-- EXTRACTED INFORMATION follows --
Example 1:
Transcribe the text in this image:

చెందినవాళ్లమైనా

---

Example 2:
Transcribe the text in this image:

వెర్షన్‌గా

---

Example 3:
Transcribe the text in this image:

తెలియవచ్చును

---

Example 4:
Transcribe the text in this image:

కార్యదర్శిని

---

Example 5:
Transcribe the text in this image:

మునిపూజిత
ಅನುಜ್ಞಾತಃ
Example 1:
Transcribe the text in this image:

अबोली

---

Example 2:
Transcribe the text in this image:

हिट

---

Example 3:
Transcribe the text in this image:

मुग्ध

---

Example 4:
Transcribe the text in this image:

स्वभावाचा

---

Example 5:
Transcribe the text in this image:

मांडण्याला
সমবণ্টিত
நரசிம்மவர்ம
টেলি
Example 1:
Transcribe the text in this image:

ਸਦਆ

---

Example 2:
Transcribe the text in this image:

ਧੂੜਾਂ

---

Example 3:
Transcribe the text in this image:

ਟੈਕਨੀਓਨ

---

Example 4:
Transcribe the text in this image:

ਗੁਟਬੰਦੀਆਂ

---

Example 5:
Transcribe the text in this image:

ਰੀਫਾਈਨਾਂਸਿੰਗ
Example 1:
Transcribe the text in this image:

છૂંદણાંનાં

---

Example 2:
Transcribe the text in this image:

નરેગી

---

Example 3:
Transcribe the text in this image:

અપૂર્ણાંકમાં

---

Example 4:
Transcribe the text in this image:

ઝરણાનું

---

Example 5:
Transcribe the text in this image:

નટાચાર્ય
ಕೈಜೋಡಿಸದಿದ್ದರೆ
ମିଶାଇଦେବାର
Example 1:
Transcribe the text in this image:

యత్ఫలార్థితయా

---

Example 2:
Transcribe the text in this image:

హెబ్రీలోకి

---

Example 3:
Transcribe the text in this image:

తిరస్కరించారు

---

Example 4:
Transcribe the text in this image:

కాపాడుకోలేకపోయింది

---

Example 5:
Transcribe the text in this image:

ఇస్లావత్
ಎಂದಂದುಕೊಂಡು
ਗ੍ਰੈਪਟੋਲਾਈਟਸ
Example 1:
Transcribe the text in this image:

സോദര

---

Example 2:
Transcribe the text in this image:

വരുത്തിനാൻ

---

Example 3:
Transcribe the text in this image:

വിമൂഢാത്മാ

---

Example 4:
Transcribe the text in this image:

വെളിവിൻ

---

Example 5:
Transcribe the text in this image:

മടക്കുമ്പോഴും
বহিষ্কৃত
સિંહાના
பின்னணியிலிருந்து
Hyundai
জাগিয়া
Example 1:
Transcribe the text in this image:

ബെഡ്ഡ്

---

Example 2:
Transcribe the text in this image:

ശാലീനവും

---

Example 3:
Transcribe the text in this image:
-- EXTRACTED INFORMATION concluded --
PROBLEM: Would you please copy every line of the data exactly?

RESPONSE TO THIS EXERCISE:
Example 1:
Transcribe the text in this image:

చెందినవాళ్లమైనా

---

Example 2:
Transcribe the text in this image:

వెర్షన్‌గా

---

Example 3:
Transcribe the text in this image:

తెలియవచ్చును

---

Example 4:
Transcribe the text in this image:

కార్యదర్శిని

---

Example 5:
Transcribe the text in this image:

మునిపూజిత
ಅನುಜ್ಞಾತಃ
Example 1:
Transcribe the text in this image:

अबोली

---

Example 2:
Transcribe the text in this image:

हिट

---

Example 3:
Transcribe the text in this image:

मुग्ध

---

Example 4:
Transcribe the text in this image:

स्वभावाचा

---

Example 5:
Transcribe the text in this image:

मांडण्याला
সমবণ্টিত
நரசிம்மவர்ம
টেলি
Example 1:
Transcribe the text in this image:

ਸਦਆ

---

Example 2:
Transcribe the text in this image:

ਧੂੜਾਂ

---

Example 3:
Transcribe the text in this image:

ਟੈਕਨੀਓਨ

---

Example 4:
Transcribe the text in this image:

ਗੁਟਬੰਦੀਆਂ

---

Example 5:
Transcribe the text in this image:

ਰੀਫਾਈਨਾਂਸਿੰਗ
Example 1:
Transcribe the text in this image:

છૂંદણાંનાં

---

Example 2:
Transcribe the text in this image:

નરેગી

---

Example 3:
Transcribe the text in this image:

અપૂર્ણાંકમાં

---

Example 4:
Transcribe the text in this image:

ઝરણાનું

---

Example 5:
Transcribe the text in this image:

નટાચાર્ય
ಕೈಜೋಡಿಸದಿದ್ದರೆ
ମିଶାଇଦେବାର
Example 1:
Transcribe the text in this image:

యత్ఫలార్థితయా

---

Example 2:
Transcribe the text in this image:

హెబ్రీలోకి

---

Example 3:
Transcribe the text in this image:

తిరస్కరించారు

---

Example 4:
Transcribe the text in this image:

కాపాడుకోలేకపోయింది

---

Example 5:
Transcribe the text in this image:

ఇస్లావత్
ಎಂದಂದುಕೊಂಡು
ਗ੍ਰੈਪਟੋਲਾਈਟਸ
Example 1:
Transcribe the text in this image:

സോദര

---

Example 2:
Transcribe the text in this image:

വരുത്തിനാൻ

---

Example 3:
Transcribe the text in this image:

വിമൂഢാത്മാ

---

Example 4:
Transcribe the text in this image:

വെളിവിൻ

---

Example 5:
Transcribe the text in this image:

മടക്കുമ്പോഴും
বহিষ্কৃত
સિંહાના
பின்னணியிலிருந்து
Hyundai
জাগিয়া
Example 1:
Transcribe the text in this image:

ബെഡ്ഡ്

---

Example 2:
Transcribe the text in this image:

ശാലീനവും

---

Example 3:
Transcribe the text in this image:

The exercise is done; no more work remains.